I love the specsavers television adverts, the Scottish farmer who shears his sheepdog instead of one of his sheep, the three astronauts who arrive at provincial airport to collect their luggage from the conveyor belt, the couple who arrive on the deck of an aircraft carrier looking for the duty free shop.  I think sometimes we Christians need spectacles to see the Christian life in new ways. And what we need to see, to observe however fleetingly is God's presence at the heart of all human life, enacted in and between these two stories. Christ playing in people like you and me, in ten thousand human faces, a world charged with the grandeur of God as the poet put it.

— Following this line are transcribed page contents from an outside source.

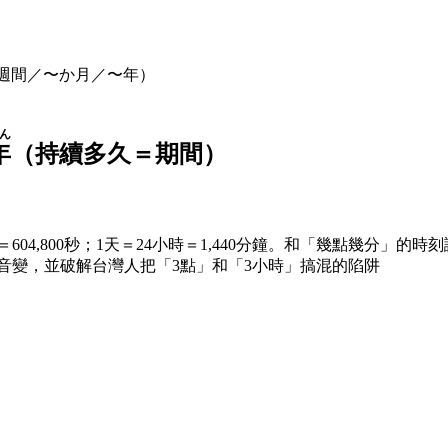
週間／〜か月／〜年）
ん
年
（持續多久＝期間）
鐘＝604,800秒；1天＝24小時＝1,440分鐘。和「幾點幾
音變，並破解台灣人把「3點」和「3小時」搞混的陷阱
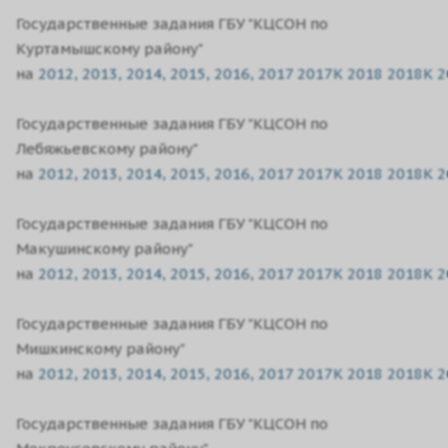
Государственные задания ГБУ "КЦСОН по
Куртамышскому району"
на
2012,
2013,
2014,
2015,
2016,
2017
2017K
2018
2018K
2
Государственные задания ГБУ "КЦСОН по
Лебяжьевскому району"
на
2012,
2013,
2014,
2015,
2016,
2017
2017K
2018
2018K
2
Государственные задания ГБУ "КЦСОН по
Макушинскому району"
на
2012,
2013,
2014,
2015,
2016,
2017
2017K
2018
2018K
2
Государственные задания ГБУ "КЦСОН по
Мишкинскому району"
на
2012,
2013,
2014,
2015,
2016,
2017
2017K
2018
2018K
2
Государственные задания ГБУ "КЦСОН по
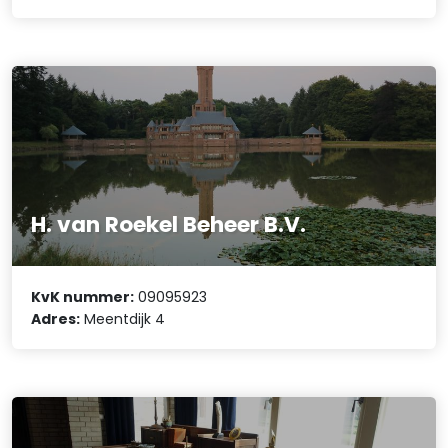
H. van Roekel Beheer B.V.
KvK nummer:
09095923
Adres:
Meentdijk 4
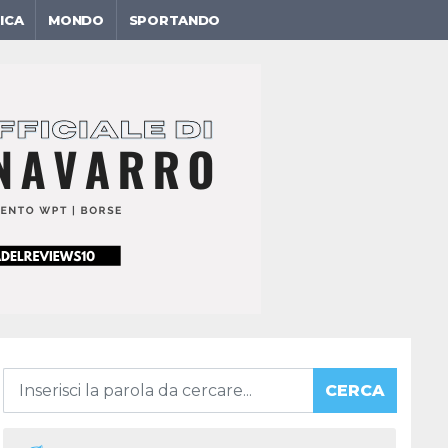
ICA
MONDO
SPORTANDO
CERCA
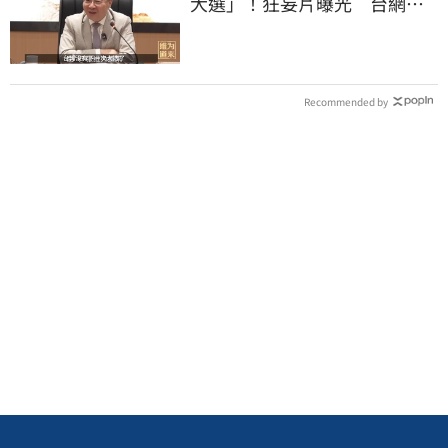
大選」！狂妄片曝光 台網
憂：內應配合亂台
Recommended by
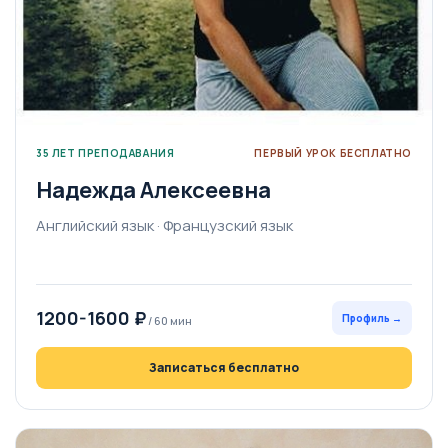
35 ЛЕТ ПРЕПОДАВАНИЯ
ПЕРВЫЙ УРОК БЕСПЛАТНО
Надежда Алексеевна
Английский язык · Французский язык
1200-1600 ₽
Профиль →
/ 60 мин
Записаться бесплатно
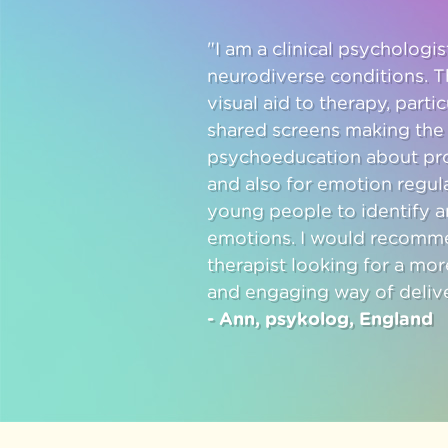
"I am a clinical psycholog
neurodiverse conditions. T
visual aid to therapy, parti
shared screens making the C
psychoeducation about pr
and also for emotion regula
young people to identify a
emotions. I would recomme
therapist looking for a mor
and engaging way of delive
- Ann, psykolog, England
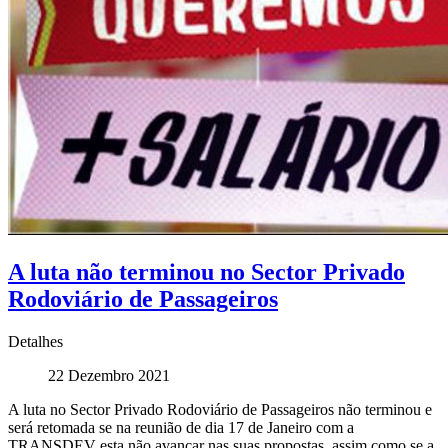
A luta não terminou no Sector Privado
Rodoviário de Passageiros
Detalhes
22 Dezembro 2021
A luta no Sector Privado Rodoviário de Passageiros não terminou e
será retomada se na reunião de dia 17 de Janeiro com a
TRANSDEV esta não avançar nas suas propostas, assim como se a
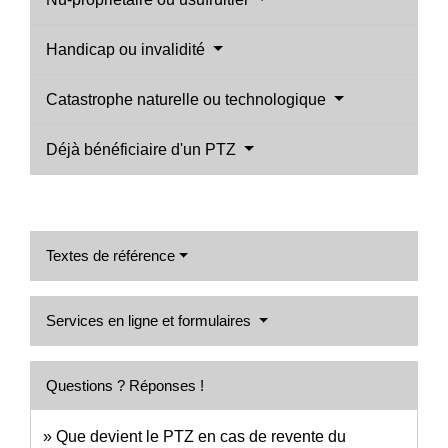
Handicap ou invalidité
Catastrophe naturelle ou technologique
Déjà bénéficiaire d'un PTZ
Textes de référence
Services en ligne et formulaires
Questions ? Réponses !
Que devient le PTZ en cas de revente du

On Holy Island Lindisfarne which will be in the news later this year, they talk of ‘thin places' where the world is more transparent to the presence of God. This I think is how Luke wants us to read his transfiguration story: as inviting us to see creation as ‘thin', sacramental, alive with the divine, and in all circumstances a vision of beauty and grace open to us all. If you ask me what religion is, I say that it is a new way of seeing, a way of being aware that makes the ordinary extraordinary and the commonplace nothing less than a miracle. And as Luke points out, God knows and cares, because he has walked that way himself. And living between these two stories is a new way of seeing and interpreting suffering, entering into the world's pain as God himself does, entering that circle of life. To see and live and pray like this, that is transfiguration.